EXERCISES:
(a) List the judges named as composing the court in the court opinion.
(b) Reproduce the part of the court opinion from "Jennifer N. Willis, Jennifer" up to and including "Cabrina Jenkins )", word for word.

EXTRACTED TEXT:
● ● ●

Balthazar v. Hensley R. Lee Contracting, Inc.

Decision Date15 March 2017
Docket Number NO. 2016–C–0922, NO. 2016–C–0924, NO. 2016–C–0923, NO. 2016–C–0928, NO. 2016–C–0927, NO. 2016–C–0921, NO. 2016–C–0925,NO. 2016–C–0920, NO. 2016–C–0926,2016–C–0920
Citation214 So.3d 1032
Parties Brian BALTHAZAR, et al v. HENSLEY R. LEE CONTRACTING, INC., et al Brian Balthazar, et aL v. Hensley R. Lee Contracting, Inc., et al Brian Balthazar, et al v. Hensley R. Lee Contracting, Inc., et al Brian Balthazar, et al v. Hensley R. Lee Contracting, Inc., et al Brian Balthazar, et al v. Hensley R. Lee Contracting, Inc. et al Brian Balthazar, et al v. Hensley R. Lee Contracting, Inc., et al Brian Balthazar, et al v. Hensley R. Lee Contracting, Inc. et al Brian Balthazar, et al v. Hensley R. Lee Contracting, Inc., et al Brian Balthazar, et al v. Hensley R. Lee Contracting, Inc., et al
CourtCourt of Appeal of Louisiana — District of US

Jennifer N. Willis, Jennifer S. Martinez, WILLIS & BUCKLEY, APC, 3723 Canal Street, New Orleans, Louisiana 70119 and Gary J. Gambel, MURPHY, ROGERS, SLOSS, GAMBEL & TOMPKINS, One Shell Square, 701 Poydras Street, Suite 400, New Orleans, Louisiana 70139 and Antonio "Tony" Clayton Clayton, Fruge & Ward, 3741 Highway 1 South, Port Allen, Louisiana 70767, COUNSEL FOR PLAINTIFFS/RELATORS

Elizabeth Smyth Rambin, Raymond J. Pajares, Milling Benson Woodard LLP, 68031 Capital Trace Row, Mandeville, Louisiana 70471 and Matthew D. Miller, Copeland, Cook, Taylor & Bush, 110 Sheffield Loop, Hattiesburg, Mississippi 39404, COUNSEL FOR DEFENDANTS/RESPONDENTS

(Court composed of Chief Judge James F. McKay, III, Judge Terri F. Love, Judge Daniel L. Dysart, Judge Rosemary Ledet, Judge Sandra Cabrina Jenkins )

Judge Terri F. Love

Plaintiffs/Relators seek review of the trial court's July 19, 2016 judgment granting Hensley R. Lee Contracting, Inc. and Tom Hayden ("Mr. Hayden") (collectively "HRL") partial summary judgment and dismissing with prejudice "all claims of racial discrimination, hostile work environment, intentional infliction of emotional distress, and all other claims based on racial animus, including those that fall under the Louisiana Unfair Trade Practices Act." We find the motions for partial summary judgment do not address Plaintiffs' claims as pled in their petition. Based on the circumstantial evidence presented and the need for additional discovery, we also find that genuine issues of material fact exist. Accordingly, we grant the writ, reverse the trial court judgment granting partial summary judgment, and remand the matter for proceedings in line with this Court's writ disposition.

FACTS AND PROCEDURAL HISTORY

Plaintiffs allege the underlying facts as follows: In 2011, the Army Corps of Engineers set out bids for a levee project in Algiers. After the bidding process, the project was awarded to defendant Southern Services & Equipment ("SSE"), who subcontracted the job to defendant Hensley R. Lee Contracting, Inc.1 HRL then subcontracted part of the job to Plaintiffs' employer, Titan Maintenance and Construction ("Titan").

● ● ●

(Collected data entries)

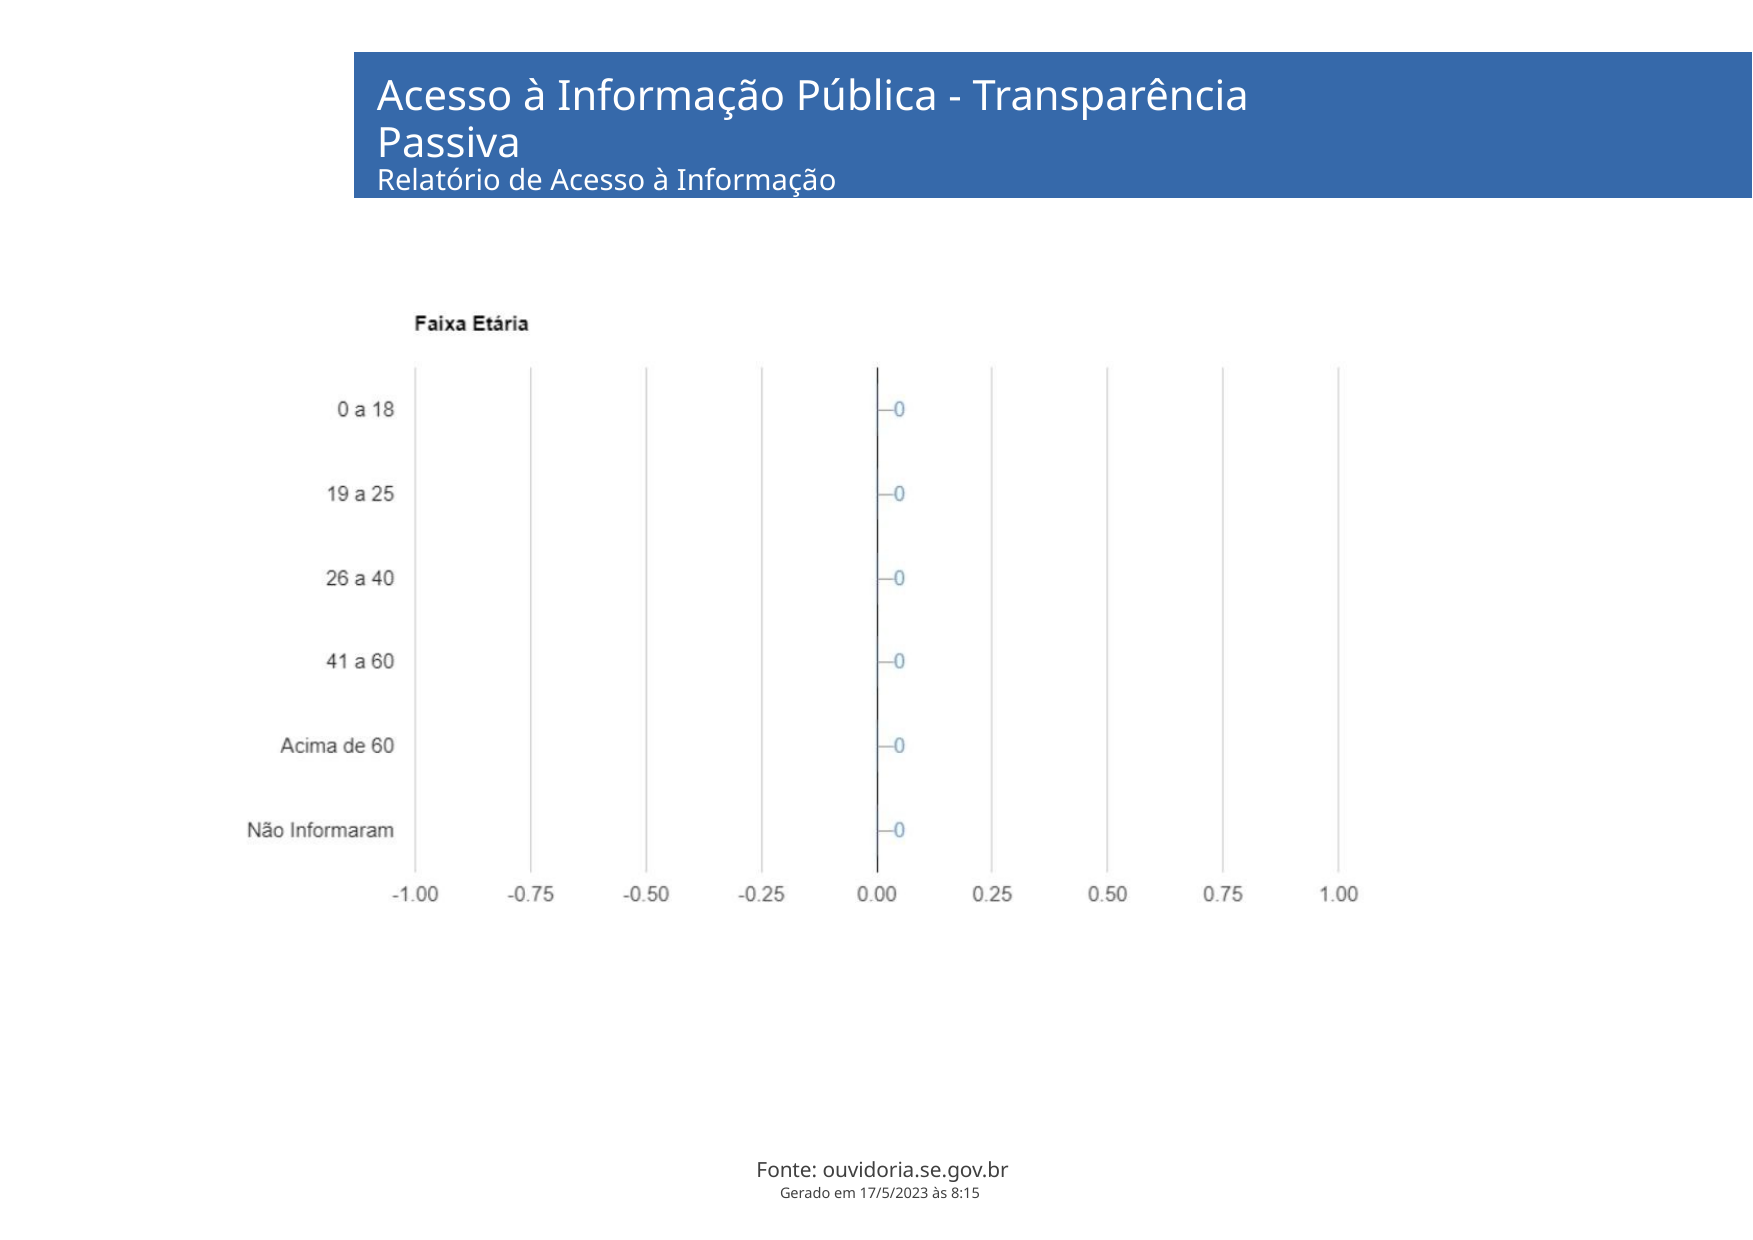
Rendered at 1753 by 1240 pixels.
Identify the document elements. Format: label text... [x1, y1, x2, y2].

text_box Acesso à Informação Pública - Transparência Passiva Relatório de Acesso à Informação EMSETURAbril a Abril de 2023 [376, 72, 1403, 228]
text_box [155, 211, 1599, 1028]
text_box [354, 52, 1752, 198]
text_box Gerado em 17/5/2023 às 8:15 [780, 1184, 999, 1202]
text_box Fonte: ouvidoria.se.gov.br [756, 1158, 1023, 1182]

● ● ●

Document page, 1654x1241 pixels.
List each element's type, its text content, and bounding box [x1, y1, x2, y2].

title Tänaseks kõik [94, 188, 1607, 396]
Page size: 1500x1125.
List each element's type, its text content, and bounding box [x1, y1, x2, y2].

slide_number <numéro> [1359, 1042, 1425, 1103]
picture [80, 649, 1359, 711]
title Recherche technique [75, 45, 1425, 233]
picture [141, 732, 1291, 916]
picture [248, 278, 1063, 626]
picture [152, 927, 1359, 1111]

● ● ●

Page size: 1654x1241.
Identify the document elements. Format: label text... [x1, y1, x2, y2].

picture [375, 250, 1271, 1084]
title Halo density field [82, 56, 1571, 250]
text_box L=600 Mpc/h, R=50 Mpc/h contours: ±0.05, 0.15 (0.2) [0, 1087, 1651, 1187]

● ● ●

RESPONSES BY TASK:
(a) Chief Judge James F. McKay, III; Judge Terri F. Love; Judge Daniel L. Dysart; Judge Rosemary Ledet; Judge Sandra Cabrina Jenkins

(b)
Jennifer N. Willis, Jennifer S. Martinez, WILLIS & BUCKLEY, APC, 3723 Canal Street, New Orleans, Louisiana 70119 and Gary J. Gambel, MURPHY, ROGERS, SLOSS, GAMBEL & TOMPKINS, One Shell Square, 701 Poydras Street, Suite 400, New Orleans, Louisiana 70139 and Antonio "Tony" Clayton Clayton, Fruge & Ward, 3741 Highway 1 South, Port Allen, Louisiana 70767, COUNSEL FOR PLAINTIFFS/RELATORS

Elizabeth Smyth Rambin, Raymond J. Pajares, Milling Benson Woodard LLP, 68031 Capital Trace Row, Mandeville, Louisiana 70471 and Matthew D. Miller, Copeland, Cook, Taylor & Bush, 110 Sheffield Loop, Hattiesburg, Mississippi 39404, COUNSEL FOR DEFENDANTS/RESPONDENTS

(Court composed of Chief Judge James F. McKay, III, Judge Terri F. Love, Judge Daniel L. Dysart, Judge Rosemary Ledet, Judge Sandra Cabrina Jenkins )